Inspired by a funeral pageant on television, I’d made the mistake of imagining my own taking place with smoke machines, jumbotrons, and an army of bagpipers playing “Amazing Grace.” If you’ve never been in a megachurch, they’re likely to have all those things, especially in the case of a funeral.
To be honest, I’m not especially worried about my funeral turning into an over-the-top, kitschy extravaganza. My wife and I are both notoriously low-key when it comes to our lives, and we usually go out of our way to be inconspicuous. Also, I’m more likely to embark on a career as a prima ballerina than I am to walk into a megachurch, dead or alive. There’s not much of a chance of me haunting anyone, either. Far too much effort would be involved.
Still, since we live in a city with at least one colossal church that looks like it should have a waterslide and a kiddie pool, I sometimes start to think about the bad things that can happen at funerals. It may sound morbid, but if you’ve attended more than one or two end-of-life services, you know how easily things can turn uncomfortable for everyone involved. And when the afterlife arrives, that embarrassment probably also extends to the recently deceased.
Imagine it, though, being forced to hang around your own memorial service, watching your surviving loved ones field awkward questions about how you died, listening to people lie about how lifelike you look there in your casket. Just when you think you’ve earned a well-deserved rest, you’re forced to sit and listen to a preacher turn your death into an excuse for an altar call.
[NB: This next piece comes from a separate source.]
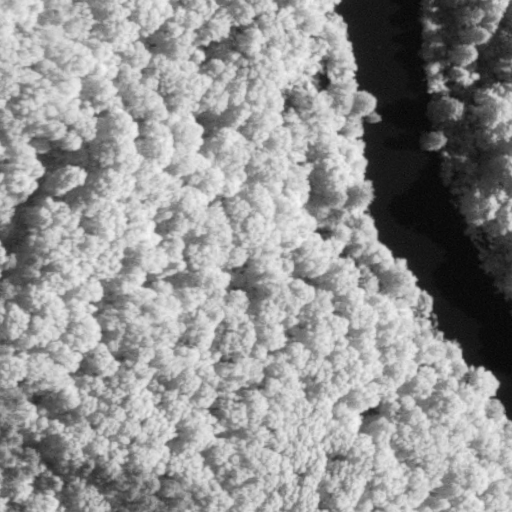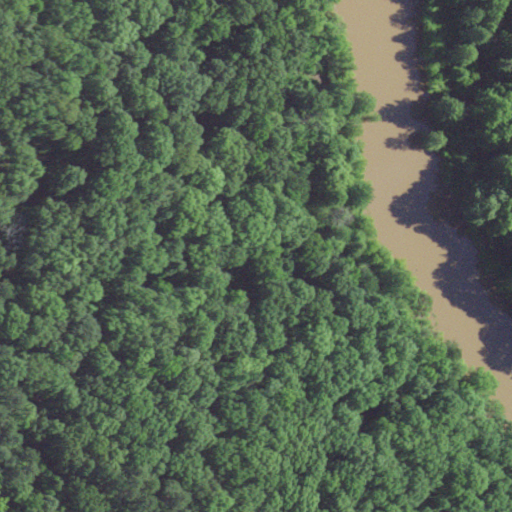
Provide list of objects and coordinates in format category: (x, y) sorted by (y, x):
road: (3, 357)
That’s not all. Someone’s going to play embarrassingly bad music, too, whether it’s planned or left up to the funeral home. Once, I attended a wake where the theme from Gone with the Wind played on a constant loop. The entire time, I kept expecting hoop-skirted cosplayers to appear and distribute mint juleps to all the attendees.
In the end, though, death-related rituals aren’t about the dead. We may pretend they are, but they’re really all about making the living feel better about themselves. Then again, so are desserts.
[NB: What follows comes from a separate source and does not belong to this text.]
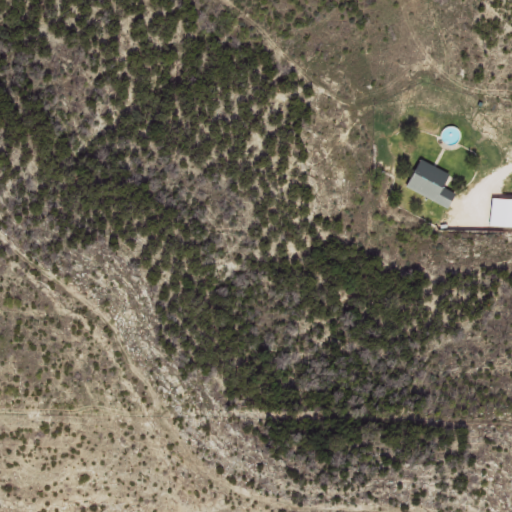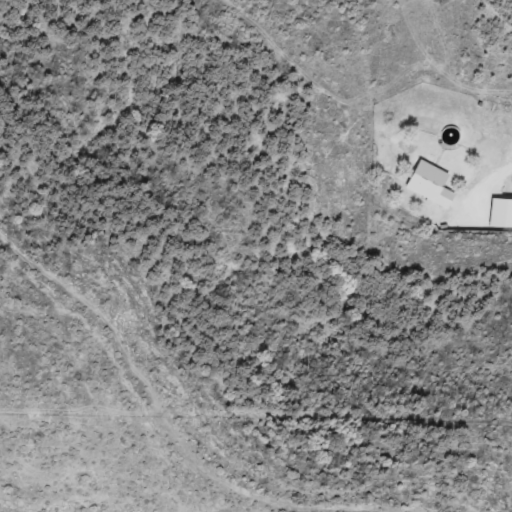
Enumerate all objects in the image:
building: (429, 183)
building: (500, 212)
Just to make it official, here are a few guidelines for my funeral service. No bagpipes, especially no “Amazing Grace.” Just because something’s been done, that doesn’t mean it needs to continue happening. If more than five people show up, acceptable group activities are limited to ordering in Indian food, watching the film The Adventures of Buckaroo Banzai Across the 8th Dimension, or playing a game of Cards Against Humanity.
Lastly, no one is allowed to say “He looks so natural, like he’s sleeping,” because I won’t be there, at least not in bodily form. If I’m there in spirit, you might try looking for me over by the coffee urn. Feel free to drop by and say hello.
All this to say, it’s important to plan ahead, and it doesn’t get much more ahead than the way you depart this world. We don’t think about these things because we don’t like to ponder death. It’s frightening, inconvenient, and well, final.
On the other hand, you can play it fast and loose and continue to not think about death. The next thing you know, though, someone’s playing Celine Dion at your wake, and there’s not a blessed thing you can do about it. Why? Because you’re dead, and dead people can’t work the sound equipment.